Question: Has the Company applied for a license to operate Triple R Mine to the Canadian Nuclear Safety Commission and the Saskatchewan authorities. How long is such an approval expected to take?
Fission: We expect to make our initial application, via “Project Description” during Q3 2019.
Question: The proposed method of dealing with tailings is by means of conventional tailings ponds and these can be contentious issues with regulators. Has there been any consideration given to the storage of tailings back underground? NexGen appears to have adopted this approach both to reduce the environmental footprint of the mine and reduce long term maintenance of tailings ponds which requires ongoing care, maintenance and monitoring. Would the Triple R mine not benefit from a similar approach? At a cost of $110 million, this capital cost could be eliminated in favour of ongoing backfilling of the mine.
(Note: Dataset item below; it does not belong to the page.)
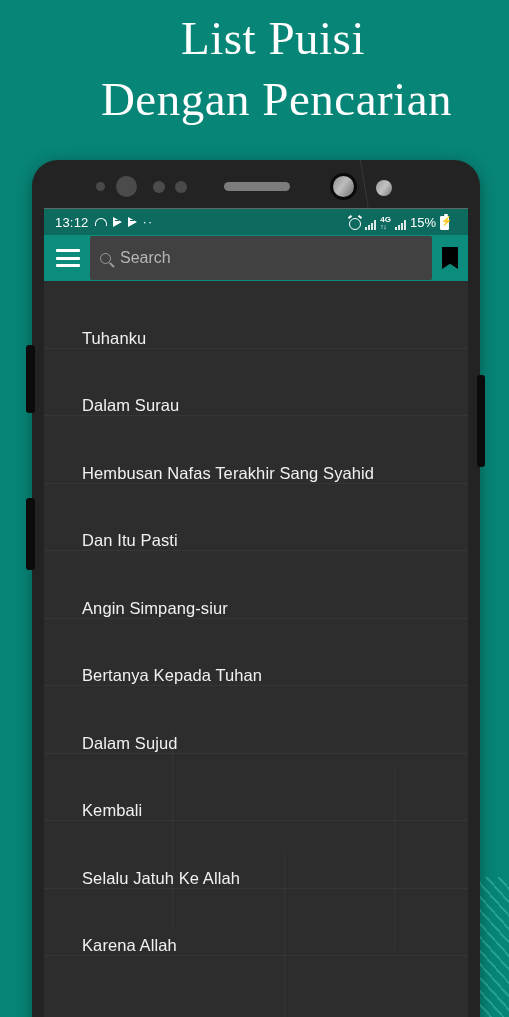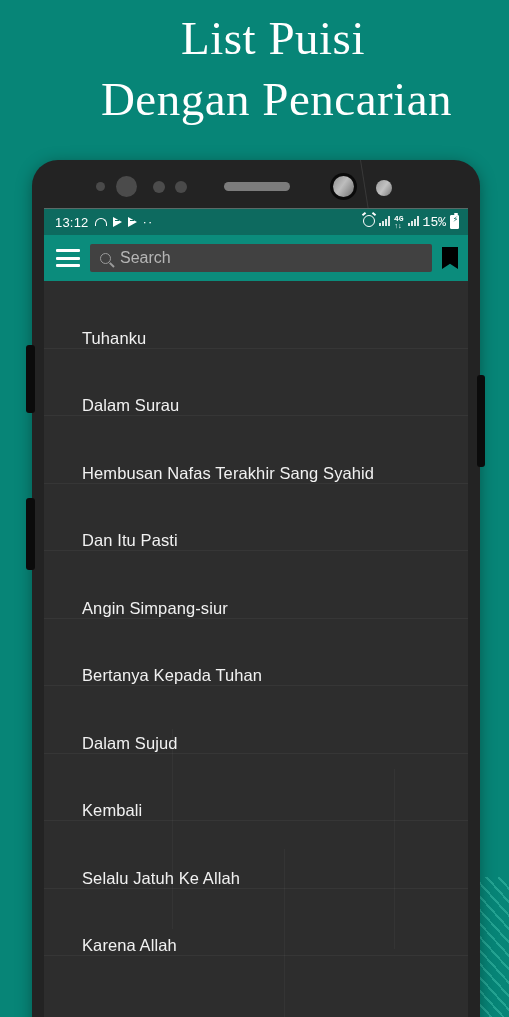"13:12" .statusbar { padding: 0 9px 0 11px -> 0 19px 0 11px }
Fission: An underground tailings for a uranium mine has never been done before in the Athabasca Basin, so it is untried. It is by no means without potential risk. Just because it is out of site, does not mean it is out of the realm of concern. There is sub-surface waterflow as well as water that you see at surface. How do you control it, if there is a problem? Fission believes it is most advantageous to deal with traditional surface tailings, where the technology is well understood and tried and tested in many mining operations. Surface tailings are easier to monitor and control.
Question: It is stated that the underground mining capital costs are reduced by going for an all underground mining at the outset, but this is at the expense of losing some mineral resource in the crown pillar. How much mineral resource (lbs of U3O8) is lost in this scenario. It appears to be 90.5 – 81.4 = 9.1 Mlbs @ $50/lb = $455M is that correct?
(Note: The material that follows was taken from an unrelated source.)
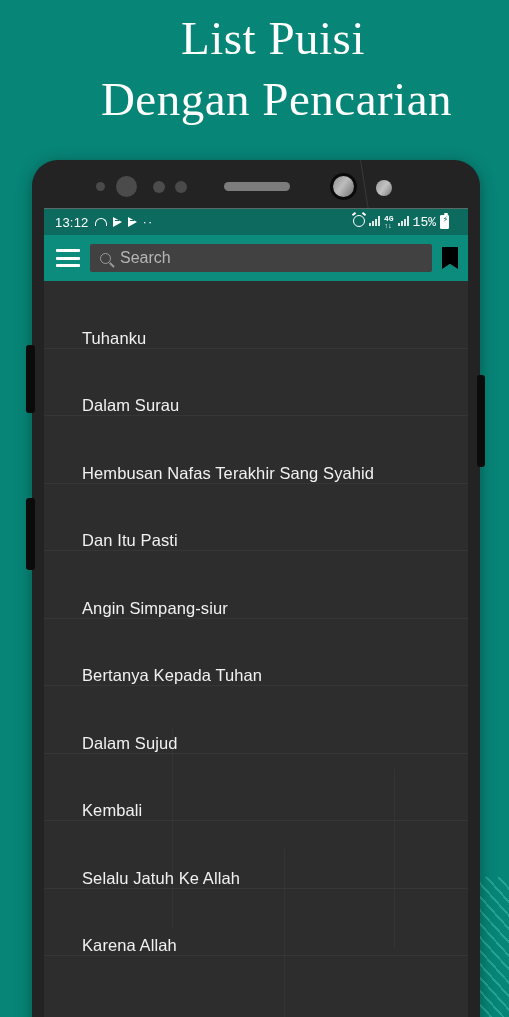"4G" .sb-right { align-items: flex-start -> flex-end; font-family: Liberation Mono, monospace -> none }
Fission: The amount of loss in the crown-pillar for an underground only scenario will be addressed in the upcoming Underground only PFS. This is an area of detailed engineering that is being addressed. At the PEA level, yes correct that it is a loss of around 9M lbs.
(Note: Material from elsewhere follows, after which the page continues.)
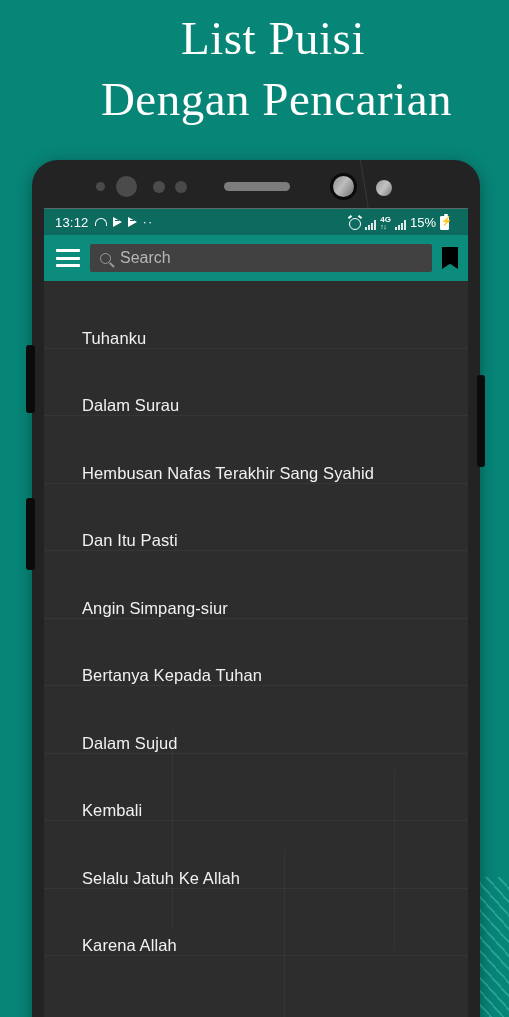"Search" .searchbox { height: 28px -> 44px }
Question: Once the underground operation is mined out could the crown pillar be mined afterwards using open pit methods? This would eliminate the loss of resource.
Fission: The underground only PFS scenario is specifically looking at crown-pillar issues and will address this.
Question: It is conceivable that a uranium bull market is looming and those uranium miners that are in production or near to production will benefit the most. Since there is a full year difference between the underground only option and the PFS study base scenario, would it place Fission in a better position to have an operating mine one year earlier and potentially access to a higher price than the base cost of $50/lb. Getting into production earlier could give better returns.
Fission: Our PFS assumes a stronger uranium market than presently exists. All things being equal, it always makes sense to develop a mine in a shorter period of time, rather than longer and more expensive timelines.